**WORK TO COMPLETE:**
a. In the Baltimore Fire Department passage, who appoints the fire board?
b. Check each statement against the Baltimore Fire Department passage. Answer yes or no, and quote the words that decide it: (i) Black people were excluded from the Fire Department before 1953. (ii) The City and the Board took effective corrective action during the 1950's. (iii) The defendants deprived the plaintiffs of equal protection under the Fourteenth Amendment.
c. Carry on the Baltimore Fire Department passage from the point where it stops.

## Start ARTICLE

Responsibility for each of these instances of discrimination rests squarely with the defendants. It was the City of Baltimore which permitted the collusion of the Board of Fire Commissioners and the Civil Service Commission which resulted in black exclusion from the Fire Department prior to 1953. It was the fire board, appointed by the Mayor of Baltimore and responsible under the City charter for Fire Department affairs10 which condoned segregation in the use of Fire Department facilities and victimization of blacks in many forms in fire house affairs.11 It was the City and the Board which failed to take any effective corrective action throughout the 1950's when the link between discriminatory treatment and high attrition of black firemen should have signaled the urgent need for such action. The defendants, by what they did and, charged with the responsibility to act, by what they did not do, deprived the plaintiffs of the equal protection of the laws guaranteed by the Fourteenth Amendment and violated 42 U.S.C. § 1981 and § 1983. Carter v. Gallagher, supra; Allen v. City of Mobile, 331 F. Supp. 1134 (S.D.Ala.1971) aff'd 466 F. 2d 122 (5th Cir. 1972).

## End ARTICLE
## Start RECORDS PROVIDED

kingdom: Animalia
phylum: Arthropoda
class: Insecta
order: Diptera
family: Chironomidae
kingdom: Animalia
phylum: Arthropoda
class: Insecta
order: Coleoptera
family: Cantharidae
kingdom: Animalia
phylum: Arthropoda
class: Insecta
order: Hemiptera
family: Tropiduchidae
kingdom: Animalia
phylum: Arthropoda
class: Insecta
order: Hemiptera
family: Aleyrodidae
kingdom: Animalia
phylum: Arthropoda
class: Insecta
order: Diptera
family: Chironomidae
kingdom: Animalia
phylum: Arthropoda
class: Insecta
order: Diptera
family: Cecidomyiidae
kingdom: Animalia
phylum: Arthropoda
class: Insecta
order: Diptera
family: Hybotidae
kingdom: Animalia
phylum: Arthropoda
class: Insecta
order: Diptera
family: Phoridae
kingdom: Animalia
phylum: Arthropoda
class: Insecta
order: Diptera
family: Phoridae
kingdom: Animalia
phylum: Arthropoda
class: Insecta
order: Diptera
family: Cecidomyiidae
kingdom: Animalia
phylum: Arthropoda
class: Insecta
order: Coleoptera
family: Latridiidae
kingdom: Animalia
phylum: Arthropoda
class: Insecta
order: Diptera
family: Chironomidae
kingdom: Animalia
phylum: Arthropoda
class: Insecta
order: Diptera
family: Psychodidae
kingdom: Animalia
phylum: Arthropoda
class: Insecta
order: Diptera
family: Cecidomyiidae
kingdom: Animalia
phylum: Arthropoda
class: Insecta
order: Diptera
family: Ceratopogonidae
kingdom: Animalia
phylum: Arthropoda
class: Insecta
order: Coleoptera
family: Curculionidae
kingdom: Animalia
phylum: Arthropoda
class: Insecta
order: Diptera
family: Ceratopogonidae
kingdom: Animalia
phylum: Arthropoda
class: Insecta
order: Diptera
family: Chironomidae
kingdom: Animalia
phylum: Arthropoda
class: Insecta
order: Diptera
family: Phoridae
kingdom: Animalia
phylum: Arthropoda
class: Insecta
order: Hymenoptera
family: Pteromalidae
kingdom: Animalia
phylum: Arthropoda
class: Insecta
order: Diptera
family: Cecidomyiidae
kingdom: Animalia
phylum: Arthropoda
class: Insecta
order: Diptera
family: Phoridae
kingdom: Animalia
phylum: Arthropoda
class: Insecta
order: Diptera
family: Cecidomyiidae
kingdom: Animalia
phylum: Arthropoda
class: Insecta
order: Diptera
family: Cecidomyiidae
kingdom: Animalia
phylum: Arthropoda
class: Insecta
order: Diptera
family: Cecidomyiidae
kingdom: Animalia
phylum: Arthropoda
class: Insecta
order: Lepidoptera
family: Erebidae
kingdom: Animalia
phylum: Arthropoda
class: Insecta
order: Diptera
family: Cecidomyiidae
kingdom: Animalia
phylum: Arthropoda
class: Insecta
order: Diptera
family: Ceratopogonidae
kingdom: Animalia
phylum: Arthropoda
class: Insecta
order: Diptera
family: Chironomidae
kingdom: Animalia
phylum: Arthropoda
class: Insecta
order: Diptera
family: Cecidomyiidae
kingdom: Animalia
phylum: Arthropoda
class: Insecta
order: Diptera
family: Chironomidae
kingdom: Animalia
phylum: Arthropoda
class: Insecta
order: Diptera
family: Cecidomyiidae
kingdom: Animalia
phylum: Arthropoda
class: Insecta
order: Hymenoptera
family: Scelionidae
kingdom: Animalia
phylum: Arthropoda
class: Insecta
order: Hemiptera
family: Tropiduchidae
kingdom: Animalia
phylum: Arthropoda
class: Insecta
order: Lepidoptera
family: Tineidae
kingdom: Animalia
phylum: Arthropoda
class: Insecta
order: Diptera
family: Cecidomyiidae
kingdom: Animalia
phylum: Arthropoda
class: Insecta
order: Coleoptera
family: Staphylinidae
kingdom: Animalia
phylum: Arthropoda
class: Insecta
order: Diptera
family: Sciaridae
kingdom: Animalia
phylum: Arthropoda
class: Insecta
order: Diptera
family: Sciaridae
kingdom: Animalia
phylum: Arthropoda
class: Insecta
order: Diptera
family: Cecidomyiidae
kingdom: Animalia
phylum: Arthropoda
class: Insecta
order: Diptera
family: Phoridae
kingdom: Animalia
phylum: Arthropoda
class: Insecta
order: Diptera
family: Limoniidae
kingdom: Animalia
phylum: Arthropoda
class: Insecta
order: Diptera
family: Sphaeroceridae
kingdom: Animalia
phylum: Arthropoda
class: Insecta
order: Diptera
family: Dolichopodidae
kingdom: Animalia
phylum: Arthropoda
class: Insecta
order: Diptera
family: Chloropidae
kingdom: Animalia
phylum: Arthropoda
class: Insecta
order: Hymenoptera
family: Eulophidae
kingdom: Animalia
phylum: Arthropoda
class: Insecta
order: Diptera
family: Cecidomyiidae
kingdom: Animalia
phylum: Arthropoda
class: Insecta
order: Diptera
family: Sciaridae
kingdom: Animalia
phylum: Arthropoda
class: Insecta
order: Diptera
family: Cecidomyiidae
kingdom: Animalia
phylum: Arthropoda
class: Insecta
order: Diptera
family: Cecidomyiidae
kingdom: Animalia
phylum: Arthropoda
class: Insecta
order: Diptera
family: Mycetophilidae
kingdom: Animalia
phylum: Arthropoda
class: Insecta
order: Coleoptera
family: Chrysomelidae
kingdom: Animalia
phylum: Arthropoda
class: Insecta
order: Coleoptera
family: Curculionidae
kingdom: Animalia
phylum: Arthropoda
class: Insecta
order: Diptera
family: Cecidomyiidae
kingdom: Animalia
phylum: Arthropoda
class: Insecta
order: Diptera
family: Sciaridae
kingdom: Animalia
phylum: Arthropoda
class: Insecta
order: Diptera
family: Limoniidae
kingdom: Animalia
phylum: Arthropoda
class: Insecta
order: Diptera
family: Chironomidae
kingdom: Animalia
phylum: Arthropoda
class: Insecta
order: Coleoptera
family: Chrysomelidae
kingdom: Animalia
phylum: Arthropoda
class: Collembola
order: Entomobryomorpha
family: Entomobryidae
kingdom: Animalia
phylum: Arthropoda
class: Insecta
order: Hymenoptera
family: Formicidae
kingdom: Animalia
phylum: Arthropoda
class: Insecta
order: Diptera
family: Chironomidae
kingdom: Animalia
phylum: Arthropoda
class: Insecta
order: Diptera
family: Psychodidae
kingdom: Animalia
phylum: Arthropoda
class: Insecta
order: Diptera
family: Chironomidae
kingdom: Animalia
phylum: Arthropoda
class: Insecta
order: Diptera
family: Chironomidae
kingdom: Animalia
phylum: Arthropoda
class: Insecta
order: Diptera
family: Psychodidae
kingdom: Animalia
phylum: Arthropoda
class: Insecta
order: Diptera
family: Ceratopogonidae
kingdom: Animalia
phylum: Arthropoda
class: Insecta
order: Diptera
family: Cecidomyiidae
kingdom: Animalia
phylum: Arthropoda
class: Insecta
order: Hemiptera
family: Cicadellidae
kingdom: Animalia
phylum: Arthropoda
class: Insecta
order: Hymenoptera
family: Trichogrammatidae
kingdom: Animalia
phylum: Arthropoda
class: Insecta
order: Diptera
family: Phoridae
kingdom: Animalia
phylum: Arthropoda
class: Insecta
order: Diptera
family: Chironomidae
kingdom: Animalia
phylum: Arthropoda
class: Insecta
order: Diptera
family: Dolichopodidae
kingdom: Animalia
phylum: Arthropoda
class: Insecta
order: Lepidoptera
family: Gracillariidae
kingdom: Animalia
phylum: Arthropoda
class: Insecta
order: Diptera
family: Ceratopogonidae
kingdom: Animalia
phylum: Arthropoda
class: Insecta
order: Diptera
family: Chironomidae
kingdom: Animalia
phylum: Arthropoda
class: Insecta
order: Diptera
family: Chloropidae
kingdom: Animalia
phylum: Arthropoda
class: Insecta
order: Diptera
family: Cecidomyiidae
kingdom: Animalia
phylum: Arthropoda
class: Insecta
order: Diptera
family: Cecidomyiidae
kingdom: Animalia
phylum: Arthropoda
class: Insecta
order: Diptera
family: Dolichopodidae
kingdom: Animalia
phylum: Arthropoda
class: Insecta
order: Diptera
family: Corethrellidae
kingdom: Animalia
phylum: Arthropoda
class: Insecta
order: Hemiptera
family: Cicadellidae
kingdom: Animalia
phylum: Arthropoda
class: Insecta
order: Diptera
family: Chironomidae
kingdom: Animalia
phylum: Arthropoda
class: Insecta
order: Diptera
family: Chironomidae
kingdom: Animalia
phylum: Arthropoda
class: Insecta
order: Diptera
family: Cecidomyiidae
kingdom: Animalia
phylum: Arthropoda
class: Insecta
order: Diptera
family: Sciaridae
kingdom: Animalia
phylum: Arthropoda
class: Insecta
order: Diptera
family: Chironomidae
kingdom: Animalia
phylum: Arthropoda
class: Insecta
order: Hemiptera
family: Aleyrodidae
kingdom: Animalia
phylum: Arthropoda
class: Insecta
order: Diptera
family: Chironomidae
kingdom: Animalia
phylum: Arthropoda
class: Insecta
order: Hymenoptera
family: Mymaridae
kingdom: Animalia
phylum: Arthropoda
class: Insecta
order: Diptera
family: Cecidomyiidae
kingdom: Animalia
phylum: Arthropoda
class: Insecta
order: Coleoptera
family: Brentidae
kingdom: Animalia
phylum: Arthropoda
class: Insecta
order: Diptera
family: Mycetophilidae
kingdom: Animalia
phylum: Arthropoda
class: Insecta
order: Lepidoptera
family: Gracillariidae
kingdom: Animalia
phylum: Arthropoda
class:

## End RECORDS PROVIDED

**ANSWERS PROVIDED:**
a. The Mayor of Baltimore appoints the fire board.

b.
(i) Yes: "resulted in black exclusion from the Fire Department prior to 1953"
(ii) No: "failed to take any effective corrective action throughout the 1950's"
(iii) Yes: "deprived the plaintiffs of the equal protection of the laws guaranteed by the Fourteenth Amendment"

c.
Those defendants should not be heard to claim laches, or limitations, since the discriminatory treatment, of which the pre-1953 exclusion was only one part, continued well into the period covered by the statute.12 While it is sufficient for relief that the effects of past practices have continued within the statutory period,13 it should be noted that the practices here complained of themselves are not so dated as to be without the reach of Section 1983.

II.

As representatives of all potential black employees and...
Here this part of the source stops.